Pier Paolo Pasolini 1969 yapımı Medea filminin bazı sahnelerini Kapadokya’da çekmiştir. Böylelikle hem sıradışı yönetmen Pasolini'yi hem de Medea filminin başrolündeki tüm zamanların en iyi sopranolarından biri olan diva Maria Callas'ı Kapadokya'da konuk olarak ağırladık. Medea filmine daha sonra güncemde değineceğim değinmesine ama filmde sinemacılarımızdan Muzaffer Hiçdurmaz'ın da cellat rolünde olduğu notunu hemen düşmek istiyorum.
Her ne kadar sevgili(m) kocam opera ölü bir sanattır dese de bu görüşe katılmadığımı belirterek operanın insanlık yaşadıkça yaşayacağını düşünüyorum. Ayrıca Maria Callas'ın gerçekten de gelmiş geçmiş en iyi sopranolardan biri olduğuna inanıyorum.
2 Aralık 1923 yılında New York'da doğan Maria Callas'ın gerçek ismi Maria Anna Sofia Sisilya Kalogeropoulos idi. Ailesi Yunanistan'dan Amerika'ya göç etmiş. Babası soyadlarını Callas olarak değiştirmiş. 14 yaşındayken anne ve babası boşanmışlar. Annesi O'nu ve ablasını alarak Yunanistan'a dönmüş. Annesi Maria Callas'ın ablasından büyük bir sanatçı yaratmak hırsıyla çırpınırken bunu başaramamış ve Maria Callas inanılmaz başarılı, operada bir efsane olunca da bu durumu içine sindirememiş. Annesinin bu tavırlarından ötürü Maria Callas ileriki yaşlarında annesiyle görüşmeyi tamamen kesmiş.
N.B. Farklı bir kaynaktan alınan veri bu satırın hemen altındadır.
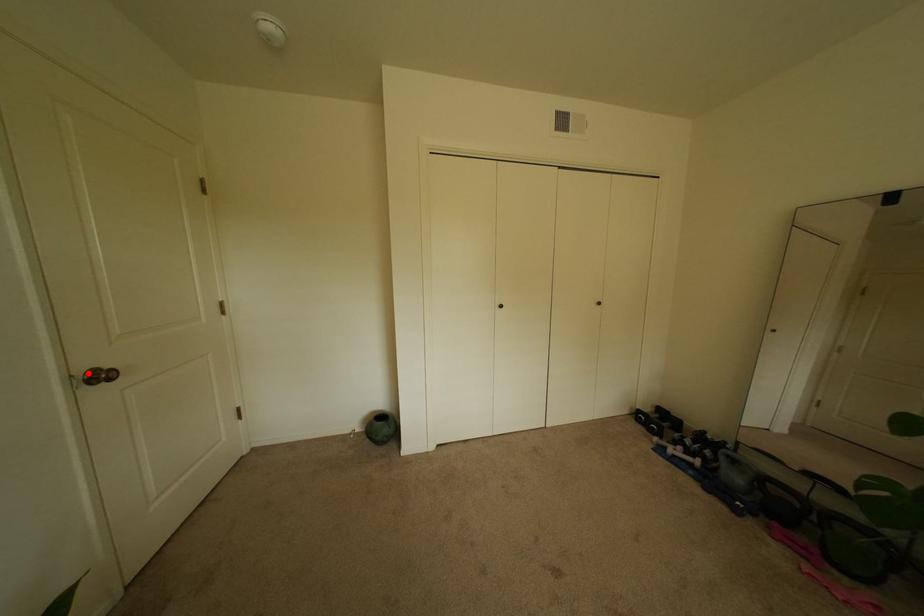
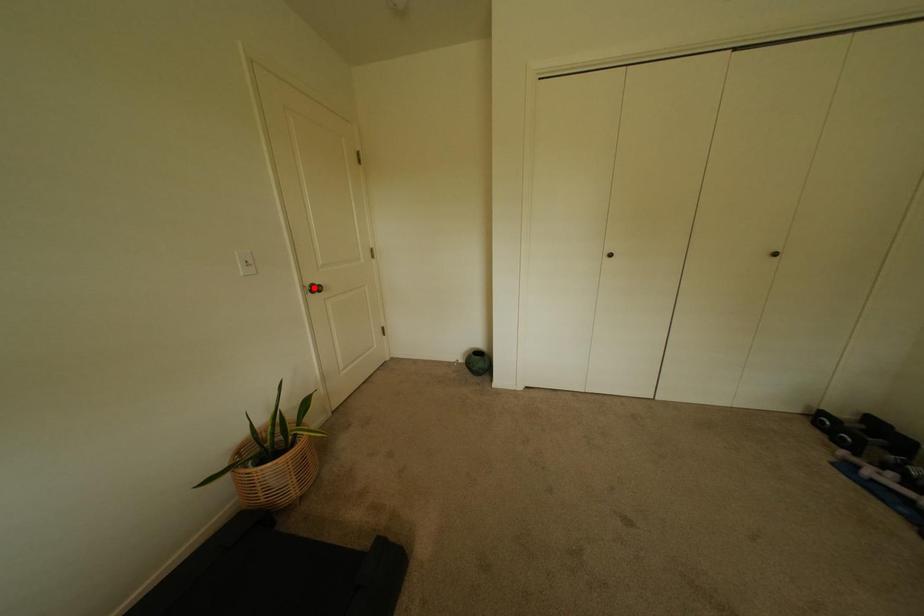
I am providing you with two images of the same scene from different viewpoints. A red point is marked on the first image and another point is marked on the second image. Do the highlighted points in image1 and image2 indicate the same real-world spot?

No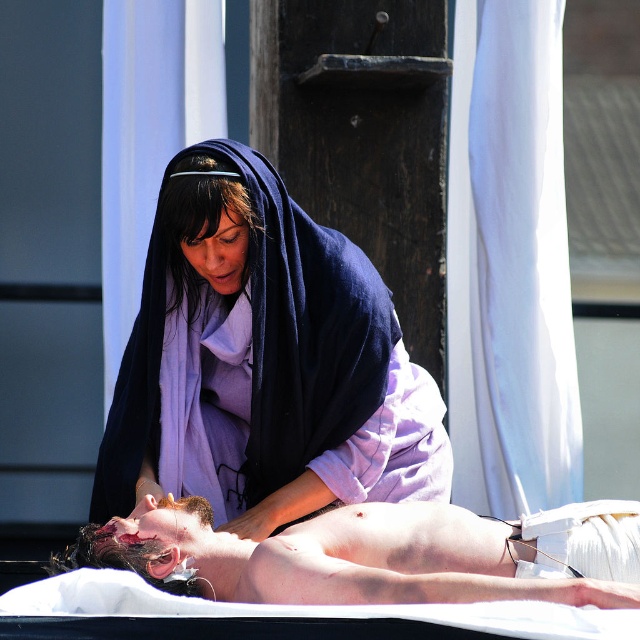
You are a medical professional assessing the scene. You notice the matte purple robe at center and the smooth skin body at center. Which object is located to the left of the other?

The matte purple robe at center is positioned on the left side of smooth skin body at center.

You are a medical professional assessing the scene. The matte purple robe at center and the smooth skin body at center are both at the center of the image. Which object takes up more visual space?

The matte purple robe at center is larger in size than the smooth skin body at center, so it occupies more visual space in the image.

You are a photographer standing in front of the scene. You want to take a photo focusing on the point at point (x=237, y=312) and point (x=572, y=588). Which point is closer to your camera?

Point (x=572, y=588) is closer to the camera because the description states that point (x=237, y=312) is further away from the camera than point (x=572, y=588).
Callas için opera varolma nedeni olmuş. Ancak şöhretin, sahnelerin zirvesindeyken dönemin en zengin erkeği olarak tanınan Yunanlı armatör Aristoteles Onassis ile tanıştığında Onassis'le beraber olabilmek için kocasından ayrılmış ve çok sevdiği sahnelerden vazgeçmiş. Operayı bırakacak kadar çok tutulduğu, bağlandığı Onassis, Callas'la evlenmek yerine suikast sonucu öldürülen John F. Kennedy'nin eski eşi olan Jakie Kennedy ile evlenmeyi tercih etmiş ve bir bakıma Maria Callas'ın içinden gelen güçlü sesi hüzünlü bir çığlığa dönüştürmüş. Callas, Onassis'in evliliğini asla kabullenememiş. Dıştan güçlü görünümünün içinde hep bir yanı yaralı olarak kalmış. 1962'de ara verdiği sahnelere tekrar dönüp konserler vermeye başlamış. 1974 yılında Japonya'da son resmi konserini vermiş ve bir yıl sonra Onassis'in ölüm haberinin ardından bir daha asla sahnelere dönmemiş. Yerleştiği Paris'te yalnız ve kalbi kırık olarak 16 Eylül 1977'de henüz 53 yaşındayken kalp krizi geçirerek hayata veda etmiş.Dün gece efsane divanın Pier Paolo Pasolini gibi yakın dostlarından biri olan yönetmen Franco Zeffirelli'nin 2002 yılında kendisinin hüzünlü hatırasına ithaf ettiği Callas Forever / Daima Callas filmini izledik. Callas Forever filmi Maria Callas'in sesinin etkisini kaybettikten sonraki yaşamına dair bir kurgu film. Maria Callas rolünü sevdiğim oyunculardan biri olan Fanny Ardant üstlenmiş. Artık sesinin etkisini kaybetmiş olan Maria Callas'a eski plak kayıtları üzerinden "Callas Forever" adı altında yeni görüntülerle bir dizi filmler çekmek için proje üreten organizatör/menajer rolünde de diğer sevdiğim bir oyuncu Jeremy Irons var. Franco Zeffireli Fanny Ardant için "Callas'a kendisinden bile daha çok benziyor." yorumunu yapmış. Maria Callas'ın Paris'teki son yıllarına ilişkin kurgulanmış filmde Chanel kostümleri içerisinde inanılmaz zarif görünen Fanny Ardant bence de muhteşem bir Maria Callas olmuş. Kırgın, üzgün, bedbaht ama Carmen sahnelerinde (ses plaktan bile olsa) inanılmaz saldırgan, ayakları yere basan, mükemmelliyetçi ve muhteşem bir Maria Callas.